In her first book, former Utne Reader editor in chief Madison comes to terms with her father, a scarred veteran who waited until the day before he died at 78 to tell her he loved her. . . .
A heartfelt account of a family fractured by war and its awful aftereffects.
— Kirkus Reviews
It’s hard to imagine in this time of endless psychological examination that greater consideration was not given in the past to post-traumatic stress disorder (PTSD) and other conditions affecting returning POWs. Madison’s dual narratives of the injury visited upon, and imposed by, her father raises complex questions of survival and forgiveness, relevant to readers dealing with family traumas themselves.
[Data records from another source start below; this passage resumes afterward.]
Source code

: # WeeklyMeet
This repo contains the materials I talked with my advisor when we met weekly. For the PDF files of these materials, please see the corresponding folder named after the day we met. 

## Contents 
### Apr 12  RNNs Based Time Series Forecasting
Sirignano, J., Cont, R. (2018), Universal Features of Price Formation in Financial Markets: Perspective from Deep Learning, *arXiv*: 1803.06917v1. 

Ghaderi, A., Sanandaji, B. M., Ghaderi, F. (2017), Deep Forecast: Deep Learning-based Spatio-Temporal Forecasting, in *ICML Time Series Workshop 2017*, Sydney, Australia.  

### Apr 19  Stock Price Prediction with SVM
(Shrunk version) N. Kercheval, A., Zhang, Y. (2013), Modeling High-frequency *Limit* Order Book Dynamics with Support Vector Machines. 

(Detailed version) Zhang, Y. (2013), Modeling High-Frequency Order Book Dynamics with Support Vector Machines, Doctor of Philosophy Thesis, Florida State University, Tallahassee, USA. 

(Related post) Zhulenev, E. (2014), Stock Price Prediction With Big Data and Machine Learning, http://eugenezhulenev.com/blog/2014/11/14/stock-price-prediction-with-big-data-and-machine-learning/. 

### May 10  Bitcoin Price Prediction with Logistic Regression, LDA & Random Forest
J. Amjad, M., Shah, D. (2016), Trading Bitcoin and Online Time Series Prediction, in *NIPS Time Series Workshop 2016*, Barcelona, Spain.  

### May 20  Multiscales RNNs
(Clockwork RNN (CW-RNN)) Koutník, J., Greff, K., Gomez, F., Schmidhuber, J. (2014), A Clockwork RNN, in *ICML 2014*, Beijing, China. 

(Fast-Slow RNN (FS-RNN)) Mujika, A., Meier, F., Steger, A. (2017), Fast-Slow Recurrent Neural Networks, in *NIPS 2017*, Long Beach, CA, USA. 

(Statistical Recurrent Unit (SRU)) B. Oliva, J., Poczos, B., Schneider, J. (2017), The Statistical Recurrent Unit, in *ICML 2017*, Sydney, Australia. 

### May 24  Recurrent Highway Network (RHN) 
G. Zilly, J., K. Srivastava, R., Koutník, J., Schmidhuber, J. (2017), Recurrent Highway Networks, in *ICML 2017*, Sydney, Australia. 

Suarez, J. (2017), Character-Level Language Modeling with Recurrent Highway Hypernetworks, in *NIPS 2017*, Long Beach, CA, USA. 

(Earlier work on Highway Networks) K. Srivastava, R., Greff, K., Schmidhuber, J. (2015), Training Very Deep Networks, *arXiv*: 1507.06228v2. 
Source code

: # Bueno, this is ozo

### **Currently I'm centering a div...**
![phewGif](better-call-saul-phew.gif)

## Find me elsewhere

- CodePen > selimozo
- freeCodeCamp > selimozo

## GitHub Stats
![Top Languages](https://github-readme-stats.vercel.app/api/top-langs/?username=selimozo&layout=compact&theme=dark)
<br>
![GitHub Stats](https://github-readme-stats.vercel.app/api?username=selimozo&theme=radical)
— Therese Purcell Nielsen, Library Journal
In the case of Doc and his daughter Madison . . . the struggle depicted in this finely honed memoir exists primarily on the psychological plane. By spinning two parallel narratives in alternating chapters—Doc’s captivity on the one hand, and Madison’s turbulent coming-of-age story on the other—the book slowly draws the outlines of a conundrum: how can Doc have the fortitude and generosity of spirit to keep his fellow POWs alive in the direst circumstances, and yet be mostly incapable of simple acts of kindness toward his own daughter? . . . At its core, Madison’s memoir is animated by the many tensions that exist between keeping silent and speaking out.